Jakarta, CNN Indonesia -- Mahkamah Agung akan segera menonaktifkan Ketua Pengadilan Negeri Kepahiang, Bengkulu, Janner Purba. Janner yang juga berstatus sebagai hakim Pengadilan Tipikor Bengkulu itu ditetapkan sebagai tersangka oleh Komisi Pemberantasan Korupsi, Selasa (24/5) kemarin.
Juru bicara MA, Suhadi, berkata, lembaganya akan mengambil tindakan yang sama terhadap hakim ad hoc PN Bengkulu bernama Toton dan panitera PN Bengkulu bernama Amsori Bachsin alias Billy.
Tonton dan Billy turut diciduk komisi antikorupsi bersama Janner, awal pekan ini.
ADVERTISEMENT
SCROLL TO CONTINUE WITH CONTENT
"Sudah ada ketetapan dari KPK sebagai tersangka, maka ketiganya akan dihentikan sementara," ujar Suhadi di Gedung MA, Jakarta, Rabu (25/5).
Suhadi menuturkan, Janner juga belum akan menjalani promosi jabatan sebagai Ketua PN Kisaran di Kabupaten Asahan.

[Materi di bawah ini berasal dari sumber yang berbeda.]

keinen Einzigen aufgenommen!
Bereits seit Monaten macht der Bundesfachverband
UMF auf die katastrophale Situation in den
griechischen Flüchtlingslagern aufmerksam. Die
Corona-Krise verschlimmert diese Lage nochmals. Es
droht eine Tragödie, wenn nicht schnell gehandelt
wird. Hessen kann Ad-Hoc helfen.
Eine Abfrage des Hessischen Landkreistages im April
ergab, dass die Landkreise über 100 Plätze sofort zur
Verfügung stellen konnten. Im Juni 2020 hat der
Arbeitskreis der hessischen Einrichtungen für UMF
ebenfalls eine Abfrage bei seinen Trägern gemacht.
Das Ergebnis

Janner, dengan alasan berkinerja baik, mendapatkan promosi tersebut sebelum ditangkap KPK.
"Kalau sudah menjadi tersangka maka promosinya juga akan dihentikan," katanya.
Suhadi berkata, MA kecolongan terkait penangkapan Janner dan Toton. Padahal menurutnya, MA sudah berupaya mengawasi dan membina kinerja para hakim.

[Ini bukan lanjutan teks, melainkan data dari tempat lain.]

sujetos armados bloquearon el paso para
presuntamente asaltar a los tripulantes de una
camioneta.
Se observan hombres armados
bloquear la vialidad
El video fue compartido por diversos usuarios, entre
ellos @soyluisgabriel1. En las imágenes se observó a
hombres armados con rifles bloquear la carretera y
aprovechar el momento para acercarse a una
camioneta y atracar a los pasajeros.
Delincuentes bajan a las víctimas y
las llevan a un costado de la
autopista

Tugas pengawasan dan pembinaan tersebut, kata Suhadi, dibebankan kepada ketua pengadilan negeri setempat. Jabatan itu pulalah yang saat ini sedang dipegang Janner.
"Selama ini pengawasan hakim sebenarnya jadi wewenang ketua PN. Mereka yang bertugas membina hakim dalam lingkup pengaduan," kata Suhadi.
Pengawasan dan pembinaan hakim di lingkungan MA, kata Suhadi, merupakan tanggung jawab ketua pengadilan tinggi. Di samping itu, ia berkata MA juga sudah membentuk badan pengawas peradilan di seluruh Indonesia.
"MA juga punya badan pengawas. Nanti akan kami tinjau lagi kendalanya apa yang membuat kasus ini terus berulang," ucapnya.
Terkait hukuman yang nantinya diterima hakim, menurut Suhadi, telah diatur dalam kode etik dan peraturan perilaku hakim yang telah disusun MA dan Komisi Yudisial.
"Terhadap para hakim yang melanggar sudah diatur tata cara dan sanksinya. Bisa dijatuhi hukuman ringan, sedang, berat, sampai pemecatan. Itu jadi kewenangan hakim yang mengurus perkara," kata Suhadi.
KPK telah menetapkan lima tersangka dalam operasi tangkap tangan (OTT) di Bengkulu pada 23 Mei lalu. Selain tiga pejabat peradilan, KPK juga menetapkan dua tersangka lain.
Dua tersangka itu adalah yakni mantan Kepala Bagian Keuangan Rumah Sakit Muhammad Yunus, Syafri Syafii dan mantan Wakil Direktur Umum dan Keuangan rumah sakit yang sama, Edi Santroni.
OTT itu dilakukan terkait kasus dugaan suap meringankan hukuman dalam kasus korupsi penyalahgunaan dana honor Dewan Pembina RS Muhammad Yunus Bengkulu tahun anggaran 2011. Dalam kasus korupsi tersebut, Syafri dan Edi berstatus sebagai terdakwa.
Proses OTT terhadap para tersangka dilakukan usai Syafri menyerahkan uang pada Janner di Bengkulu. Uang ini diujukan untuk mempengaruhi putusan sidang tipikor yang melibatkan Syafri dan Edi. Dalam OTT tersebut, KPK menyita uang tunai sebesar Rp150 juta.